There's one simple (and relatively cheap) way to make life better for pedestrians: reduce the amount of time they spend in the street, exposed to traffic.
You can narrow streets generally. Or, you can narrow streets at crosswalks.
You narrow streets at a crosswalk by extending the curb line -- and sidewalk -- into the parking area of a street. It's called a curb extension, bulb-out, or neckdown. From a pedestrian point of view, the distance across the street is reduced by the distance you extend the curb into the street.
You, quite literally, take length out of the crosswalk.
Besides shortening the crossing distance, curb extensions help pedestrians by:
visually and physically narrowing the roadway, improving the ability of pedestrians and motorists to see each other, and reducing the time that pedestrians are in the street.

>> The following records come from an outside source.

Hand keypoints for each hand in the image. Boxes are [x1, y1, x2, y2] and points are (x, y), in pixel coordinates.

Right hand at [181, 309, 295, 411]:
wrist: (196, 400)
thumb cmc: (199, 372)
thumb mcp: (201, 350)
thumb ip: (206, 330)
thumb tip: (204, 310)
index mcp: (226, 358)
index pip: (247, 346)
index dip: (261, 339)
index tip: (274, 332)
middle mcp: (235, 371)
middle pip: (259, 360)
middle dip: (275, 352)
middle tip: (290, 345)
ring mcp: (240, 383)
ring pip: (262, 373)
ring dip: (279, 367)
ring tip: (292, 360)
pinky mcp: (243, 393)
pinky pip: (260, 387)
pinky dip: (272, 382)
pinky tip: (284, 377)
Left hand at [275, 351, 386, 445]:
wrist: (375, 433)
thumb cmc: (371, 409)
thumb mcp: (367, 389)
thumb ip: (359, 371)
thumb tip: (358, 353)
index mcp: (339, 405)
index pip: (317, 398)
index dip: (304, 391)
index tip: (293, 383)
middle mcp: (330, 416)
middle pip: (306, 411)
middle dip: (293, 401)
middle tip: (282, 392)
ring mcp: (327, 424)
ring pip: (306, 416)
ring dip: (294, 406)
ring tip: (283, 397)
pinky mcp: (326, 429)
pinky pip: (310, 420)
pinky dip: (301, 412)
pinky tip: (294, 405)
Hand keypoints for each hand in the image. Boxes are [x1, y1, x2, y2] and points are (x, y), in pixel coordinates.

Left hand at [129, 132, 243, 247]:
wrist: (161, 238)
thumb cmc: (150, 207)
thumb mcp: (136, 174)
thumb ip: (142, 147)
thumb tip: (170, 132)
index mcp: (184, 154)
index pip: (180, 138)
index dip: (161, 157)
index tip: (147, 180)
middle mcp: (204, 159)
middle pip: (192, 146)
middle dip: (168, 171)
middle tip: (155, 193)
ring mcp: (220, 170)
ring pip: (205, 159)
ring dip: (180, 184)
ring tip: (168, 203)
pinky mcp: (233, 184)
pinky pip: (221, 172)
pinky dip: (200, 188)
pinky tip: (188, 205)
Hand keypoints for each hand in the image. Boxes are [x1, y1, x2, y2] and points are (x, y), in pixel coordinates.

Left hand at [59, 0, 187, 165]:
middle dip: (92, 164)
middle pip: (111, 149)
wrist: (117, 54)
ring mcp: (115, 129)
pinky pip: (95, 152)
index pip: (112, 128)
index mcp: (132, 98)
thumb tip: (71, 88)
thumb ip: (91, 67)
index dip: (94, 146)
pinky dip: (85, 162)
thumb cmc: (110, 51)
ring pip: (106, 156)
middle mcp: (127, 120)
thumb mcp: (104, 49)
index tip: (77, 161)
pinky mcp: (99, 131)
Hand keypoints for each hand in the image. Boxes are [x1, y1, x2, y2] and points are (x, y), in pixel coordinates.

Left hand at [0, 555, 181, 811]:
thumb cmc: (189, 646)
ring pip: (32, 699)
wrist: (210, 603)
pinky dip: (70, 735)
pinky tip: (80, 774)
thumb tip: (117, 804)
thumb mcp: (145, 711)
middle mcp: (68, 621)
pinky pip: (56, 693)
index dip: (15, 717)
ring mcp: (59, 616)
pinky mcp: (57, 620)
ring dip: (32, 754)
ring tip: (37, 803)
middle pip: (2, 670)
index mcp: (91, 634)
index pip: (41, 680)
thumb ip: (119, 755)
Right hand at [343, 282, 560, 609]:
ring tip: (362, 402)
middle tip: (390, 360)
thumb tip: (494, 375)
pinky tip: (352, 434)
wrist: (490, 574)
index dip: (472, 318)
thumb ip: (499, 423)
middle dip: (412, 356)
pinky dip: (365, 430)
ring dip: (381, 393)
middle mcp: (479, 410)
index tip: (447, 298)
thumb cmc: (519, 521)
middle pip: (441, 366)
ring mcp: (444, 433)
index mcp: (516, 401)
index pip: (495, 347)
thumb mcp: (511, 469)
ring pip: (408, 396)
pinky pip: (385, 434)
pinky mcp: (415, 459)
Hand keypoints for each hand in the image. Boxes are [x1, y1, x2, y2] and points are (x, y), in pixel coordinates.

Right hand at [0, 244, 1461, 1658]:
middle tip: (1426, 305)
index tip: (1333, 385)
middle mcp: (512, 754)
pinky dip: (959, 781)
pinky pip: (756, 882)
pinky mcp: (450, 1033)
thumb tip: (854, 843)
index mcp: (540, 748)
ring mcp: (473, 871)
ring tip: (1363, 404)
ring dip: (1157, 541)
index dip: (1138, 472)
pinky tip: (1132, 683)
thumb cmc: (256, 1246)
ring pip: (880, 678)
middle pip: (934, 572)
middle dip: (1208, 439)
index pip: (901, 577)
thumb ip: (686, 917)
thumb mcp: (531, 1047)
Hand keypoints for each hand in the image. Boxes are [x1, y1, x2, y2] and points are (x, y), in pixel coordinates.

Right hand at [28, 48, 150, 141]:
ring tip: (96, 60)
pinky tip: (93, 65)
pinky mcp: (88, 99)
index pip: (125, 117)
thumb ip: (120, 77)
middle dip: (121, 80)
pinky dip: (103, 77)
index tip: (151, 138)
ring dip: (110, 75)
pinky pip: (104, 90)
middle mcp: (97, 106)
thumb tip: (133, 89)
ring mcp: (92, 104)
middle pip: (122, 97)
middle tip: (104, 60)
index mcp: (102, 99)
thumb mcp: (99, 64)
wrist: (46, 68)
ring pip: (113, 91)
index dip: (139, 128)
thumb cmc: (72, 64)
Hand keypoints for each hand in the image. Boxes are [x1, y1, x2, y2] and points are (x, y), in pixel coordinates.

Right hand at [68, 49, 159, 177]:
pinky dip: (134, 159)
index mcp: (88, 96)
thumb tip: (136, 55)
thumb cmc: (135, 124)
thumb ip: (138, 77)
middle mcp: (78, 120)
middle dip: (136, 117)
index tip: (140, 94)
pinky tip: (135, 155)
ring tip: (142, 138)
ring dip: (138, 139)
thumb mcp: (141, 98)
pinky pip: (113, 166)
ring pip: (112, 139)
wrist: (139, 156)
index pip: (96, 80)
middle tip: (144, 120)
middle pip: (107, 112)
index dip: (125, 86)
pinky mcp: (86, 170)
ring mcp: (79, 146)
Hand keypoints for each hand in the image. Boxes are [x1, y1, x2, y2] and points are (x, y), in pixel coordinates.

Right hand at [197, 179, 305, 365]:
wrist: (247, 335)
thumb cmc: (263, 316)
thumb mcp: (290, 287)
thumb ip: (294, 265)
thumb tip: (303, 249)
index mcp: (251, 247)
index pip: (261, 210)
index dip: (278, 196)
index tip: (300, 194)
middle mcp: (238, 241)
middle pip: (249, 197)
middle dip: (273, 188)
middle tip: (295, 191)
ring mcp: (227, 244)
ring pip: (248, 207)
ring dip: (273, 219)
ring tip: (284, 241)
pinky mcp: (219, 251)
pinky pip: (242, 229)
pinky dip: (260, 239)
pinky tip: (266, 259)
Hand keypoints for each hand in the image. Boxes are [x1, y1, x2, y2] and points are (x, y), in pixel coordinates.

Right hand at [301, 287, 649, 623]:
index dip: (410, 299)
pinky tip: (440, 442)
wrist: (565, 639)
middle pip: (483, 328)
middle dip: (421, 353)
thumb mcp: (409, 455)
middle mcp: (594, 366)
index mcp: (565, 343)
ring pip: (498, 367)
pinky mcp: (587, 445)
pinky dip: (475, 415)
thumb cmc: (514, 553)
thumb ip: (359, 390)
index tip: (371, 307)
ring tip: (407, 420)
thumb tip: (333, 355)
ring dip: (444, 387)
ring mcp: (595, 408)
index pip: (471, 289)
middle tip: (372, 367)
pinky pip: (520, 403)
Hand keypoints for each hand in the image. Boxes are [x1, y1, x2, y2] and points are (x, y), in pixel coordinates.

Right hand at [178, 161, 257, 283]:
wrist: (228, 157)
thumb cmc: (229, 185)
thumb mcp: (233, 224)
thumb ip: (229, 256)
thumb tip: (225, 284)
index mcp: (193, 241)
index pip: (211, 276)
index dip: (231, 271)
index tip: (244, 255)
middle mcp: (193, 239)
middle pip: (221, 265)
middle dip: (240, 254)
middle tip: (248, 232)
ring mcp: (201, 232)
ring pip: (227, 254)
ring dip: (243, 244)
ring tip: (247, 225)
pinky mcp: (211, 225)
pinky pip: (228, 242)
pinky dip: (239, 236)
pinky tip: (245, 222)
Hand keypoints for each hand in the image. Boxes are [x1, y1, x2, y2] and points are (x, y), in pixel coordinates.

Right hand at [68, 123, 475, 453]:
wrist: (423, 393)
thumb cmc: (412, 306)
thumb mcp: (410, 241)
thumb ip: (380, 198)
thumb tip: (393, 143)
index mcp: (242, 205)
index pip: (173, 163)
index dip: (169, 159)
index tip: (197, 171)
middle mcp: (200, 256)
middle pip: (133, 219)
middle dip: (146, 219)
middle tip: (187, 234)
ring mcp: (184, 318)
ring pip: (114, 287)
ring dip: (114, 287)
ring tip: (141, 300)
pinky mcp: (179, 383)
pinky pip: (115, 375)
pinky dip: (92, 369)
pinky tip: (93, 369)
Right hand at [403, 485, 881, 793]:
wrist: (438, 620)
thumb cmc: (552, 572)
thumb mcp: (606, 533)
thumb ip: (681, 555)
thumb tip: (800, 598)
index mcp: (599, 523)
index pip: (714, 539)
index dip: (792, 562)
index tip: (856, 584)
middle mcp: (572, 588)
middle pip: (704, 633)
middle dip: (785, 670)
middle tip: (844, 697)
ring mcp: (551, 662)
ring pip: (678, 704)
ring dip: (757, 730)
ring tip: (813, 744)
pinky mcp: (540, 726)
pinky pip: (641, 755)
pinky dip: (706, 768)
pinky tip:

A group of us are lobbying for a curb extension one of the crosswalks at Langley Path on Langley Street. It's an important school crossing for Bowen School. It's a point of access for those on the east of Langley to the Bowen playground and playing fields. And, it's a point of access for those on the west of Langley to the reservation lands. Finally, of course, it's a connection between the neighbors on either side of the street.
It's ironic that it's legal to park a car right next to the crosswalk and effectively narrow the street by as much as the proposed curb extension. But, so far, there is no accommodation for pedestrians, in part because of the concern for the effect on traffic.
Again, 6-plus foot wide car. Okay. Four- to six-foot wide curb extension. Not in the cards.
There ought to be a curb extension at Langley (and we'll keep working on it), but there's a more general case to be made. Herewith, the NS&S crosswalk rule:
Every crosswalk in the city should have a curb extension as wide as any adjacent parking lane.Two exceptions:
- The curb extension should be reduced to the extent necessary to maintain minimum standards for emergency vehicle access. (But, it might be better to move a crosswalk off the corner slightly to have both a full curb extension and the necessary access.)
- There needn't be a curb extension where parking is prohibited for a certain period during the day to create a traffic lane. For instance, the parking lane on Beacon Street east of Centre Street becomes a travel lane from 4-6 PM each day.
I'd make a city goal to remove 200 feet of crosswalk each year. (Two five-foot curb extensions on twenty crosswalks.)